Im Juni 2020 gab CDPQ Infra bekannt, dass die Trasse optimiert worden sei. Die Station werde nicht mehr unterirdisch im Peel-Becken errichtet, sondern oberirdisch auf dem Eisenbahnviadukt des Hauptbahnhofs parallel zur Rue Dalhousie, zwischen der Rue William und der Rue Ottawa in Griffintown.[9] Der Standort rechtfertige eine Umbenennung in Griffintown–Bernard-Landry. Die Namensgebung stellt einen Kompromiss dar, stieß aber bei der irischen Gemeinschaft und bei historischen Vereinen weiterhin auf Kritik.[10]

Verzögerte Verwirklichung

Da die Planung der Station erst nach Baubeginn des restlichen REM-Netzes erfolgte, konnte sie nicht zeitgleich mit den angrenzenden Stationen der Linie errichtet werden.[11] Im August 2023 erklärte ein REM-Sprecher, dass das Gebiet stark von Güterzügen frequentiert werde, was die Planung und den Bau der Station zu einer Herausforderung mache. Eine Studie zur Ermittlung der besten Bauweise stehe jedoch kurz vor dem Abschluss und werde bis Ende des Jahres veröffentlicht.[12] Lokale Politiker und Förderer des öffentlichen Nahverkehrs äußerten ihren Unmut darüber, dass die Station nicht Ende Juli 2023 zusammen mit der übrigen REM-Teilstrecke zwischen dem Hauptbahnhof und Brossard eröffnet wurde.[13]

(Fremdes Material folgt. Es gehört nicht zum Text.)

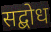
सद्बोध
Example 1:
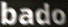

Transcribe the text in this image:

bado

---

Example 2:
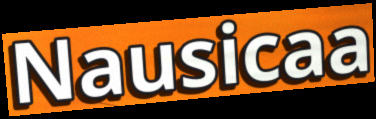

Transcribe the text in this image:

Nausicaa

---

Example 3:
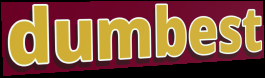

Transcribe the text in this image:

dumbest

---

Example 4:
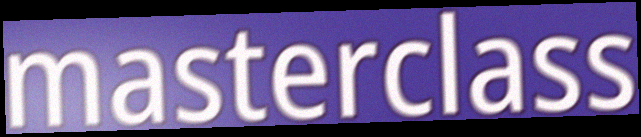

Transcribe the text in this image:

masterclass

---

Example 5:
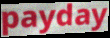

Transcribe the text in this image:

payday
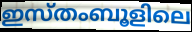
ഇസ്തംബൂളിലെ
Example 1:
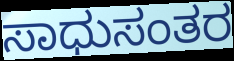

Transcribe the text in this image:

ಸಾಧುಸಂತರ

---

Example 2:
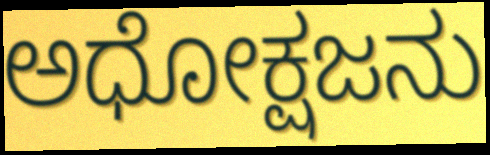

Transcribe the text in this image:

ಅಧೋಕ್ಷಜನು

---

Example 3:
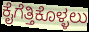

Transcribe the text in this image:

ಕೈಗೆತ್ತಿಕೊಳ್ಳಲು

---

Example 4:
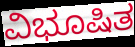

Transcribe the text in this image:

ವಿಭೂಷಿತ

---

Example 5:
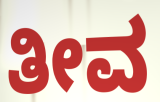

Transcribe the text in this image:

ತೀವ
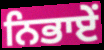
ਨਿਭਾਏਂ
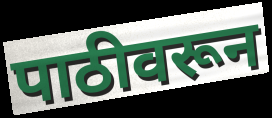
पाठीवरून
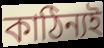
কাঠিন্যই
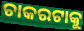
ଚାକରଟାକୁ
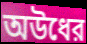
অউধের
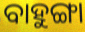
ବାହୁଙ୍ଗା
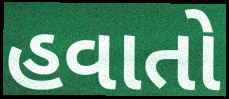
હવાતો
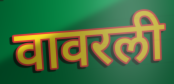
वावरली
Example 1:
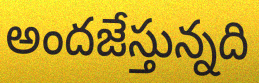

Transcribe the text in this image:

అందజేస్తున్నది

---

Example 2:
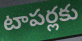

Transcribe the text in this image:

టాపర్లకు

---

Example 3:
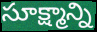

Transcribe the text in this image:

సూక్ష్మాన్ని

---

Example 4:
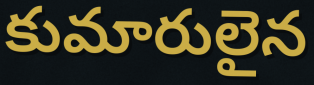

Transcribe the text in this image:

కుమారులైన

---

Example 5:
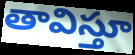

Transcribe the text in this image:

తావిస్తూ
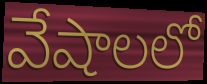
వేషాలలో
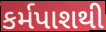
કર્મપાશથી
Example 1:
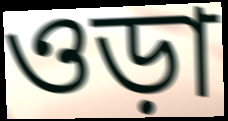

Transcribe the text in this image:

ওড়া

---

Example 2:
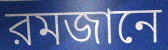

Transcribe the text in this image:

রমজানে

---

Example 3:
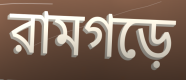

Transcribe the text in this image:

রামগড়ে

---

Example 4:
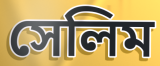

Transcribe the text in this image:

সেলিম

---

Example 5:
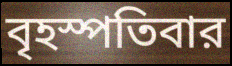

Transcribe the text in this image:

বৃহস্পতিবার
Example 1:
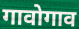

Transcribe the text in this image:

गावोगाव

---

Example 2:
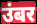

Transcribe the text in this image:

उंबर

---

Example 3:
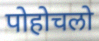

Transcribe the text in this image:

पोहोचलो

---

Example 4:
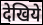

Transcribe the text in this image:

देखिये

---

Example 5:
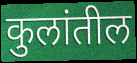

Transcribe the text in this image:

कुलांतील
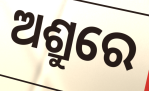
ଅଶ୍ରୁରେ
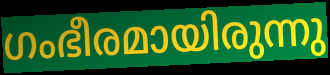
ഗംഭീരമായിരുന്നു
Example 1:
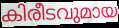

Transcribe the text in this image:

കിരീടവുമായ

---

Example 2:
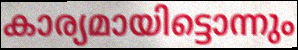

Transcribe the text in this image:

കാര്യമായിട്ടൊന്നും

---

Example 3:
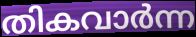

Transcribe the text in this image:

തികവാർന്ന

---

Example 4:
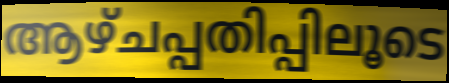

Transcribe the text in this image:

ആഴ്ചപ്പതിപ്പിലൂടെ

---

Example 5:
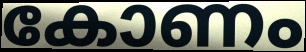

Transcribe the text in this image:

Im Januar 2024 berichtete La Presse, dass die Bauarbeiten erst 2027 beginnen würden und dass CDPQ Infra derzeit untersuche, wie der Bau der Station durchgeführt werden könne, während der Rest der Strecke in Betrieb bleibt. Gleichzeitig forderte der Montrealer Stadtrat, südlich des Lachine-Kanals eine zusätzliche Station namens Bridge-Bonaventure zu errichten, um ein geplantes Wohnviertel zu erschließen.[14] Im August 2024 wollte CDPQ Infra nicht bestätigen, dass die Station Griffintown–Bernard-Landry wie früher angekündigt bis 2027 fertiggestellt sein würde. CDPQ Infra wies aber darauf hin, dass eine weitere Station Bridge-Bonaventure technisch machbar sei.[15]